SUPREMA CORTE DI CASSAZIONE
SEZIONE LAVORO
Sentenza 26 febbraio 2009, n. 4652
Svolgimento del processo
Il
Tribunale di Napoli, in accoglimento della domanda proposta da I.A.,
F.F. e C.G. nei confronti della datrice di lavoro Poste Italiane
s.p.a., dichiarava l’illegittimità del provvedimento, in data 8
febbraio 1999, col quale i lavoratori erano stati adibiti a nuove
mansioni e condannava la suddetta società alla reintegrazione degli
stessi nelle mansioni precedentemente svolte o in altre equivalenti
nonchè al risarcimento del danno professionale liquidato in un importo
pari ad un mese di retribuzione per ogni mese di adibizione a mansioni
non equivalenti.
La Corte d’appello di Napoli accoglieva
parzialmente il gravame proposto da Poste Italiane s.p.a. e per
l’effetto, in parziale riforma della sentenza impugnata, condannava la
Poste Italiane s.p.a. al risarcimento dei danni subiti dai lavoratori
da quantificarsi per I.A. … omissis … per C.G. e F. F. nel 100%
della retribuzione mensile … omissis … solo per i primi tre anni
dal 8.2.99 e nella misura del 50% della detta retribuzione mensile per
il periodo successivo fino alla data della presente sentenza.
Rilevava
in primo luogo che dovevano considerarsi provate, in quanto
tardivamente contestate, le mansioni svolte dagli appellanti fino al 8
febbraio 1999 ed incontestate le nuove mansioni agli stessi assegnate
dopo la suddetta data. Riteneva che dal confronto delle suddette
mansioni fosse emersa in modo palese la dequalificazione professionale
atteso che le nuove mansioni, di tipo meramente esecutivo, non
corrispondevano alla professionalità acquisita in precedenza dai
lavoratori ed anzi non erano nemmeno riconducibili all’area operativa
nella quale gli stessi erano inquadrati. Affermava poi che il suddetto
comportamento aziendale non poteva trovare giustificazione in esigenze
tecnico-organizzative atteso che tali esigenze possono legittimare solo
un mutamento di mansioni equivalenti ma non certo l’adibizione a
mansioni inferiori.
Con riferimento alla richiesta di condanna
al risarcimento dei danni derivanti dal demansionamento, riteneva che
l’esistenza e l’entità del danno potessero desumersi in via presuntiva
tenuto conto anche della durata della dequalificazione e dell’anzianità
dei lavoratori, e procedeva pertanto ad una determinazione del danno in
via equitativa. In particolare affermava che l’avvenuto demansionamento
non poteva aver avuto la medesima incidenza lesiva per tutto il
periodo; ed infatti con il trascorrere del tempo il progressivo
processo di adattamento del lavoratore alla nuova situazione lavorativa
aveva certamente determinato una diminuuizione del danno.
Per la
cassazione della sentenza propone ricorso Poste Italiane s.p.a.

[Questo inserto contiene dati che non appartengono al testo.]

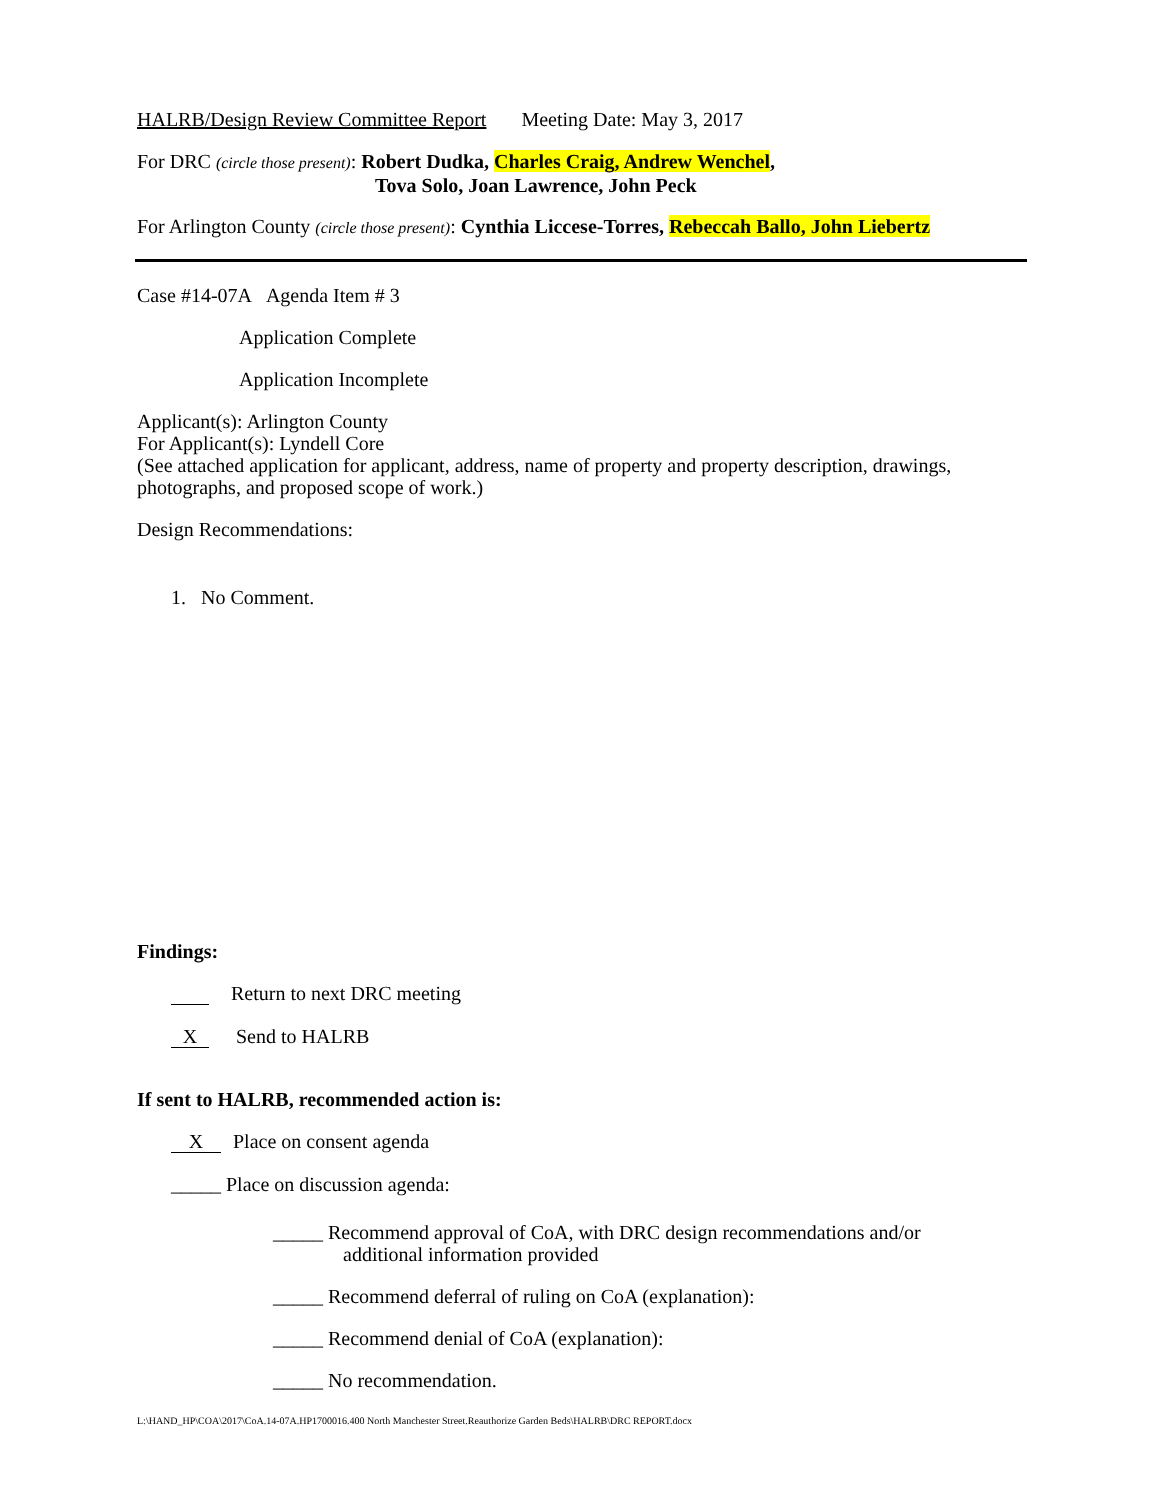HALRB/Design Review Committee Report Meeting Date: May 3, 2017
For DRC (circle those present): Robert Dudka, Charles Craig, Andrew Wenchel,
Tova Solo, Joan Lawrence, John Peck
For Arlington County (circle those present): Cynthia Liccese-Torres, Rebeccah Ballo, John Liebertz
Case #14-07A Agenda Item # 3
Application Complete
Application Incomplete
Applicant(s): Arlington County
For Applicant(s): Lyndell Core
(See attached application for applicant, address, name of property and property description, drawings, photographs, and proposed scope of work.)
Design Recommendations:
1. No Comment.
Findings:
Return to next DRC meeting
X Send to HALRB
If sent to HALRB, recommended action is:
X Place on consent agenda
_____ Place on discussion agenda:
_____ Recommend approval of CoA, with DRC design recommendations and/or
additional information provided
_____ Recommend deferral of ruling on CoA (explanation):
_____ Recommend denial of CoA (explanation):
_____ No recommendation.
L:\HAND_HP\COA\2017\CoA.14-07A.HP1700016.400 North Manchester Street.Reauthorize Garden Beds\HALRB\DRC REPORT.docx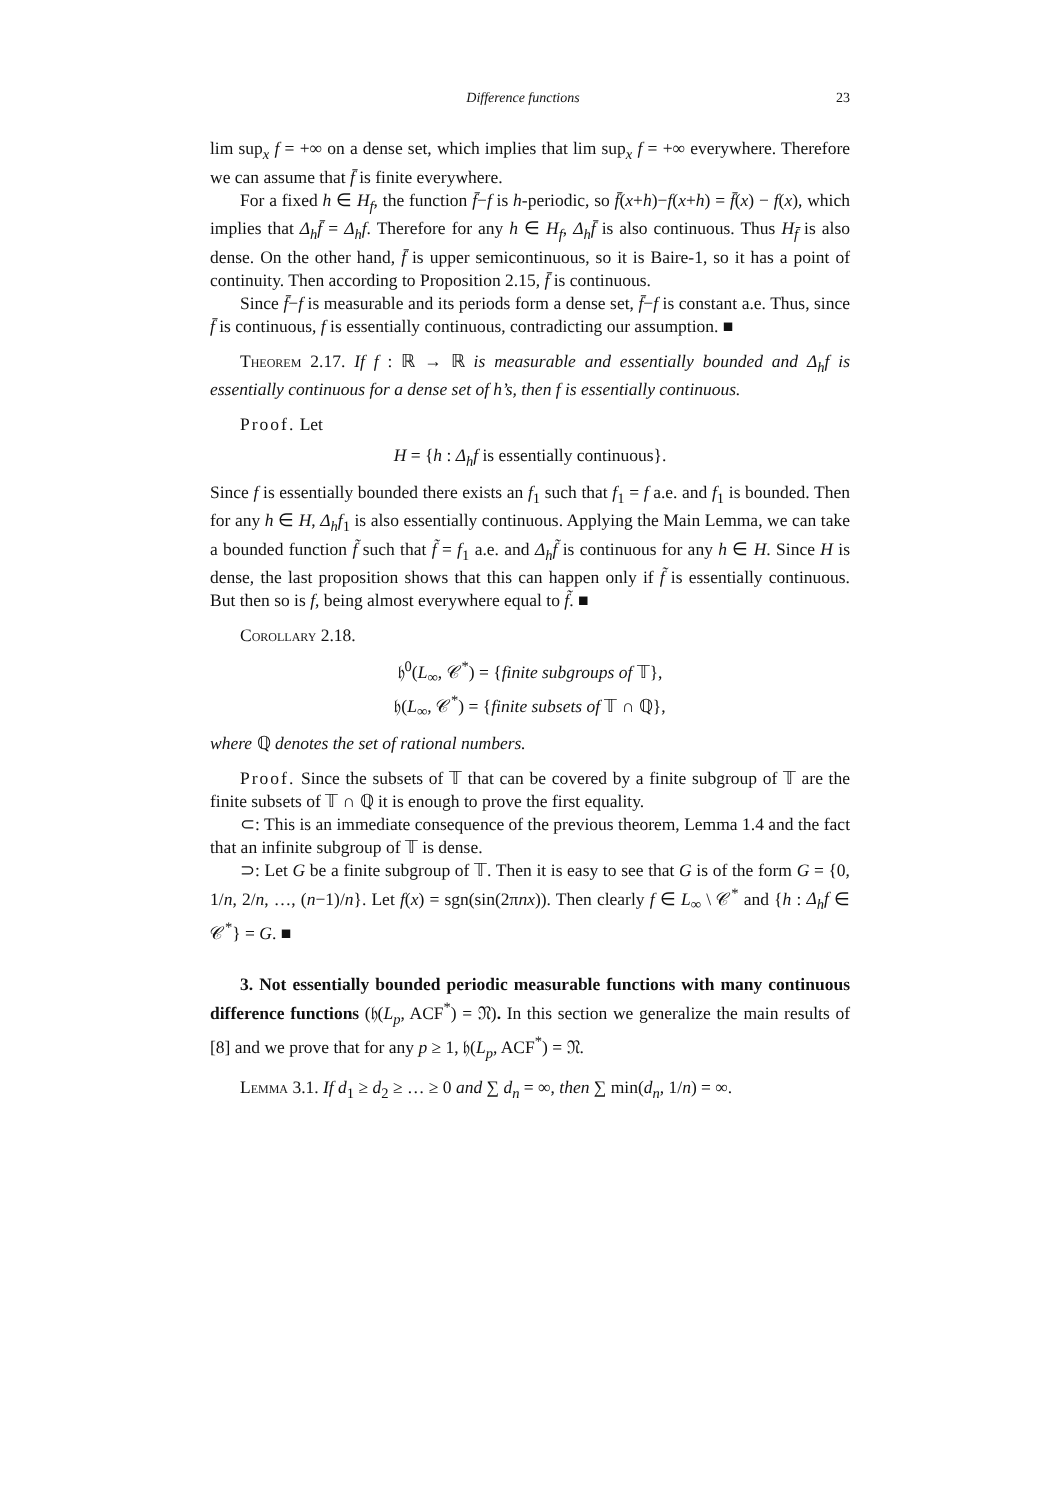Difference functions 23
lim sup<sub>x</sub> f = +∞ on a dense set, which implies that lim sup<sub>x</sub> f = +∞ everywhere. Therefore we can assume that f̄ is finite everywhere.
For a fixed h ∈ H<sub>f</sub>, the function f̄−f is h-periodic, so f̄(x+h)−f(x+h) = f̄(x) − f(x), which implies that Δ<sub>h</sub>f̄ = Δ<sub>h</sub>f. Therefore for any h ∈ H<sub>f</sub>, Δ<sub>h</sub>f̄ is also continuous. Thus H<sub>f̄</sub> is also dense. On the other hand, f̄ is upper semicontinuous, so it is Baire-1, so it has a point of continuity. Then according to Proposition 2.15, f̄ is continuous.
Since f̄−f is measurable and its periods form a dense set, f̄−f is constant a.e. Thus, since f̄ is continuous, f is essentially continuous, contradicting our assumption. ■
Theorem 2.17. If f : ℝ → ℝ is measurable and essentially bounded and Δ<sub>h</sub>f is essentially continuous for a dense set of h’s, then f is essentially continuous.
Proof. Let
H = {h : Δ<sub>h</sub>f is essentially continuous}.
Since f is essentially bounded there exists an f<sub>1</sub> such that f<sub>1</sub> = f a.e. and f<sub>1</sub> is bounded. Then for any h ∈ H, Δ<sub>h</sub>f<sub>1</sub> is also essentially continuous. Applying the Main Lemma, we can take a bounded function f̃ such that f̃ = f<sub>1</sub> a.e. and Δ<sub>h</sub>f̃ is continuous for any h ∈ H. Since H is dense, the last proposition shows that this can happen only if f̃ is essentially continuous. But then so is f, being almost everywhere equal to f̃. ■
Corollary 2.18.
𝔥<sup>0</sup>(L<sub>∞</sub>, 𝒞<sup>*</sup>) = {finite subgroups of 𝕋},
𝔥(L<sub>∞</sub>, 𝒞<sup>*</sup>) = {finite subsets of 𝕋 ∩ ℚ},
where ℚ denotes the set of rational numbers.
Proof. Since the subsets of 𝕋 that can be covered by a finite subgroup of 𝕋 are the finite subsets of 𝕋 ∩ ℚ it is enough to prove the first equality.
⊂: This is an immediate consequence of the previous theorem, Lemma 1.4 and the fact that an infinite subgroup of 𝕋 is dense.
⊃: Let G be a finite subgroup of 𝕋. Then it is easy to see that G is of the form G = {0, 1/n, 2/n, …, (n−1)/n}. Let f(x) = sgn(sin(2πnx)). Then clearly f ∈ L<sub>∞</sub> \ 𝒞<sup>*</sup> and {h : Δ<sub>h</sub>f ∈ 𝒞<sup>*</sup>} = G. ■
3. Not essentially bounded periodic measurable functions with many continuous difference functions (𝔥(L<sub>p</sub>, ACF<sup>*</sup>) = 𝔑). In this section we generalize the main results of [8] and we prove that for any p ≥ 1, 𝔥(L<sub>p</sub>, ACF<sup>*</sup>) = 𝔑.
Lemma 3.1. If d<sub>1</sub> ≥ d<sub>2</sub> ≥ … ≥ 0 and ∑ d<sub>n</sub> = ∞, then ∑ min(d<sub>n</sub>, 1/n) = ∞.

affidato a due motivi; i lavoratori resistono con controricorso; le
parti hanno depositato memoria illustrativa.
Motivi della decisione
1.
Preliminarmente deve osservarsi che in corso di causa è stato
depositato un verbale di conciliazione in sede sindacale fra Poste
Italiane s.p.a. e I.A. concernente la controversia in esame.
Dal
suddetto verbale di conciliazione, debitamente sottoscritto dal
lavoratore interessato, oltre che dal rappresentante delle Poste
Italiane s.p.a., risulta che le parti hanno raggiunto un accordo
transattivo concernente la controversia de qua.
Ad avviso del
Collegio il suddetto verbale di conciliazione si palesa idoneo a
dimostrare la cessazione della materia del contendere nel giudizio di
cassazione ed il conseguente sopravvenuto difetto di interesse delle
parti a proseguire il processo; alla cessazione della materia del
contendere consegue pertanto la declaratoria di inammissibilità del
ricorso proposto nei confronti di I. in quanto l’interesse ad agire, e
quindi anche ad impugnare, deve sussistere non solo nel momento in cui
è proposta l’azione o l’impugnazione, ma anche nel momento della
decisione, in relazione alla quale, ed in considerazione della domanda
originariamente formulata, va valutato l’interesse ad agire (Cass. S.U.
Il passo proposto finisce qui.